Узнал и не узнал отцовское гнездо, гнездо Хмельницких. И дом наш
просторный многооконный, и ворота дубовые под козырьком, и церковь
деревянная, и три криницы, и груши над ними, и склоны знакомые, и холмы, и
степь, и речка, все то, что было, и одновременно не то, потому что хаты
подсоседков словно кто-то отодвинул в сторону, а мой хутор оброс валом, и
стена из дубовых бревен поверх вала, и три башни дубовые оборонные, а
четвертая каменная, и точно такая же каменная угловатая возле дома, а внизу,
вдоль вала, широкий ров - замок Хмельницкого.
Я хотел сравнить Субботов со своими воспоминаниями о нем и не узнавал
воспоминаний. Все было как когда-то, и все стало иным, осуществилось даже
несказанное, простой хутор стал настоящим замком, крепостью, неприступным
убежищем!
- Кто же это? - спросил я Матрону. - Неужели тот Захарко бестолковый?
- Делал, как ты велел ему, гетман. Потом присматривал еще за ним Тимош.
Башни каменные велел поставить.
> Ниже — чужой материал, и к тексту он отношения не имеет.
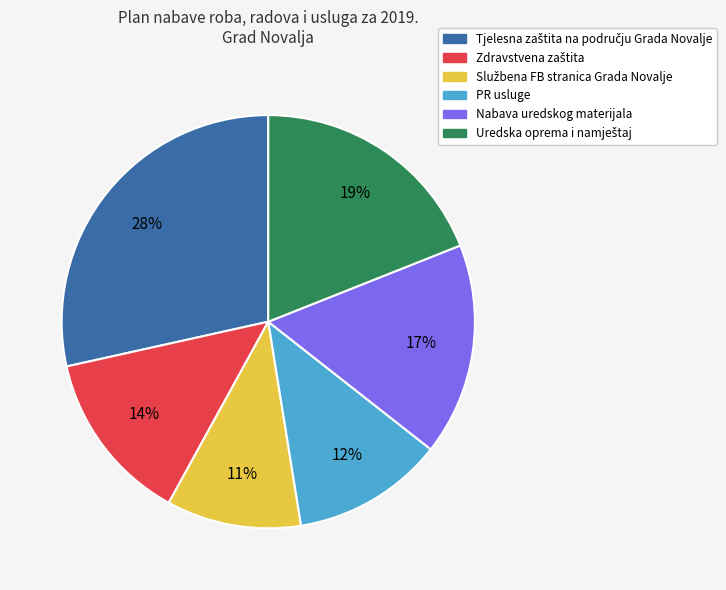

To the nearest percent, what is the difference between the Nabava uredskog materijala and PR usluge slice percentages?

5%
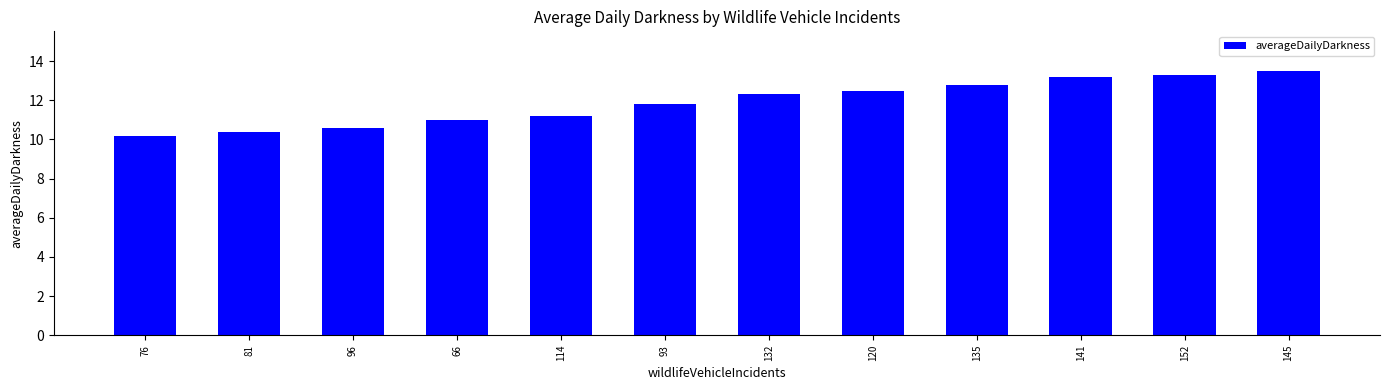

What is the label of the 7th bar from the left?

132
Хотел, чтобы все были такими, но не успел до
твоего возвращения.
Мое возвращение. Куда и когда?
Желание остаться наедине с Матроной, спрятаться от всего света поразило
меня при взгляде на новый мой Субботов, пронзило, как молния, подобно тому
небесному огню, который раскалывает камень и превращает людей в соляные
столбы.
Я оставил за порогом субботовского дома все: славу, величие, землю; я
вошел в этот дом, как в райскую обитель, я лишился даже своего
непоколебимого духа, сбросил его с себя, будто астральную оболочку для миров
великих и бесконечных, ибо замкнутый мир нашего одиночества не определял
ничего, кроме вещей простейших и безымянных, кроме воспоминаний и нежности.
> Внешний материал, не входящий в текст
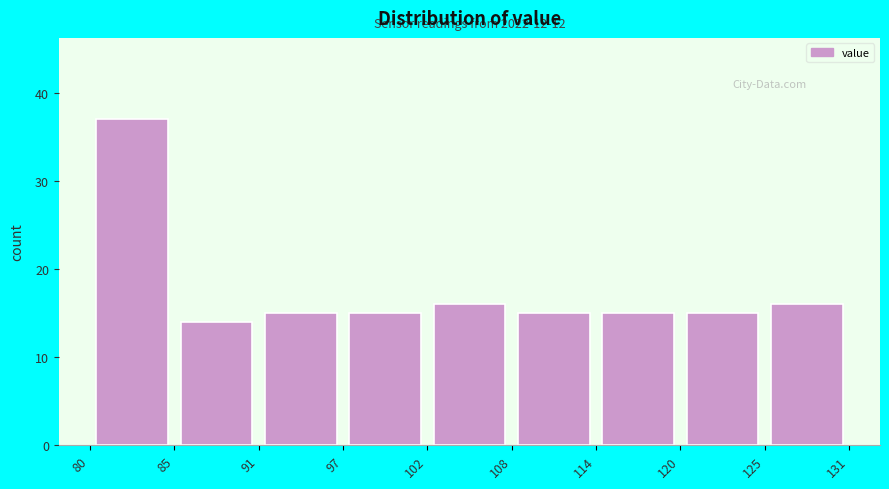

Which range on the x-axis has the tallest bar?

80 to 85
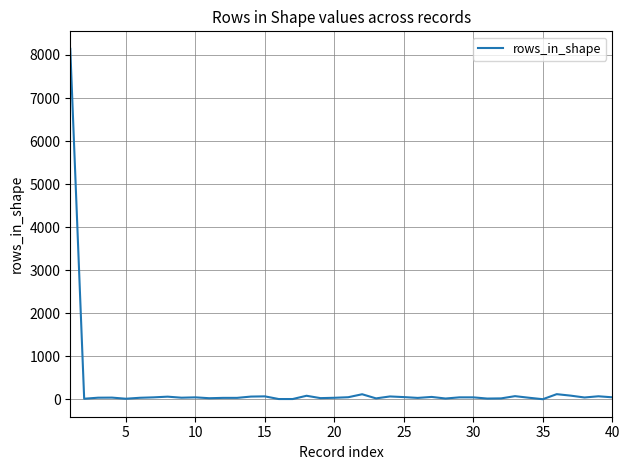

What is the difference between the maximum and minimum values?

8137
Матрона сама топила печи дубовыми дровами, как давно когда-то, и так
же, как тогда, просила меня играть на кобзе и слагать свои думы, и, как
тогда, пролетала невидимо между нами темная волна страсти, и мы уже не знали
ничего, только нежность и бессмертные надежды. Мы будем вместе вот так
всегда и вечно. Мы будем вместе даже после смерти. Вознесенные на небеса или
брошенные в пекло, мы будем вместе, иначе зачем же эта жизнь и этот мир и
зачем сотворены люди?
Лишь несколько коротких зимних дней и бесконечных ночей одиночества в
Субботове, а могло казаться - целые годы счастья! Давно уже я перестал быть
гетманом, послушно подчинялся всем Матронкиным капризам, молчал, когда она
молчала, пел, когда хотела, чтобы пел, носил дрова для печей и воду из
криницы, я жаждал опрощения и очищения от всего несущественного, суетного и
временного, я жаждал покорности, ибо не мы ведем женщин, а они нас, и
неизвестно, к добру или к злу, - улыбкой, голосами, благоуханием и теплом
тела. Назойливая страсть. Низвергающая сила женской красоты. Иногда
тревожный непокой все же овладевал мною: как ни высоки и ни крепки стены
истой любви, все же держава возвышается даже над ней, но я пытался уходить
от дум о державе, имея возле себя эту молодую женщину, свою долю и свою
надежду. Державу не объять ни мыслью, ни воображением, она требует от тебя
жертв, и нет этому конца, она вся в себе, а женщина была вся возле меня,
стоит лишь протянуть руку, как она опутывала меня объятиями, заглушала
голосом, окружала дыханием своим, будто облаком, чаровала взглядом, улыбкой,
своим легким телом, которому я воздавал мысленно наивысшую хвалу. Руки,
губы, глаза, волосы, брови, плечи, все тело легкое и невесомое, да будет оно
благословенно в своей щедрости, красе и счастье! Любовь - это такое же
неистовство, как и слава. Это мука еще более тяжкая, а неистовство еще более
смешное. Нет, любовь - это благословение жизни.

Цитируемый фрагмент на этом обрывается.